From their early recordings which used only three guitars and Ringo’s percussion section, the Beatles within the past year have progressed to an astonishing array of instruments. They have scored music for French horns, oboes, bassoons, clarinets, a wound-up piano (which produces a sound somewhat like a chipmunk running across the wires), a harmonium, a harpsichord, a tamboura and, of course, George’s sitar. They are searching for a tune suitable for a steam calliope.

To record a composition called “A Day in the Life,” they assembled a 12-member orchestra, composed mostly of regulars in the Royal Philharmonic. The resulting piece of music, utilizing the orchestra as a hundred orchestras by means of tapes laid down on top of one another, is a howling assault to the senses. Different from anything the Beatles have recorded before, it is not unlike what Michelangelo Antonioni does with film. That is not an invalid comparison. As it happens, serious negotiations are underway to obtain that mystical Italian to direct the next Bealle film, if there is one.

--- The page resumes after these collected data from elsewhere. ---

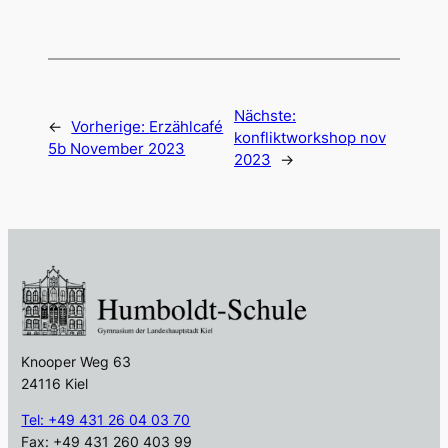
Nächste:
←
Vorherige:
Erzählcafé
konfliktworkshop nov
5b November 2023
2023
→
Knooper Weg 63
24116 Kiel
Tel: +49 431 26 04 03 70
Fax: +49 431 260 403 99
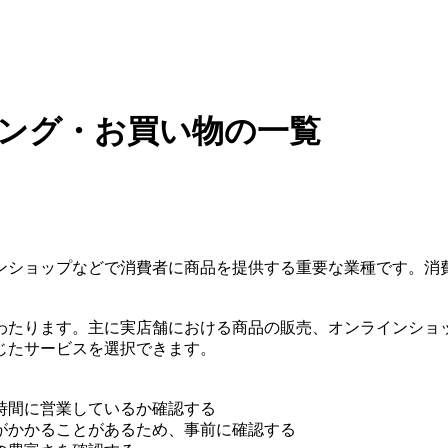
ピング・お買い物の一覧
ンショップなどで消費者に商品を提供する重要な業種です。消
わたります。主に実店舗における商品の販売、オンラインショ
じたサービスを選択できます。
時間に営業しているか確認する
がかかることがあるため、事前に確認する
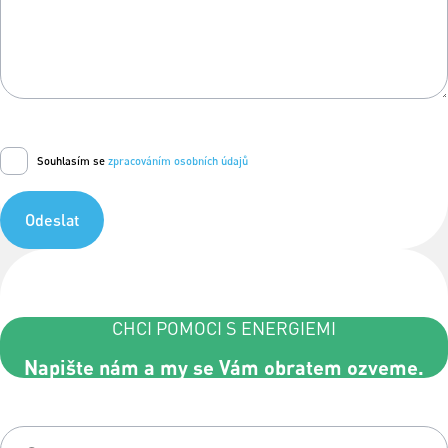
Souhlasím se
zpracováním osobních údajů
Odeslat
CHCI POMOCI S ENERGIEMI
Napište nám a my se Vám obratem ozveme.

Now, at the bone-weary hour of 2 a.m., “Lucy with the Diamond Eyes” is beginning to take shape. Paul has suggested a tempo change. John is rearranging the lyrics. George is experimenting on a new guitar sound and Ringo has added brushstrokes. They ask to hear a play back and during the break that follows, I ask Paul if they ever worry that the legions of Beatle supporters might not follow their march into the outer regions. He candidly answers:

“Sure, we’re going to lose some fans. We lost them in Liverpool when we look off our leather jackets and put on suits. But there’s no point in standing still. We always used to say we could never be 30-year-old Beatles. But we will be. and not too many years from now. We’ve reached the point now where there are no barriers. Musically, now, this moment, tonight, this is where we are.”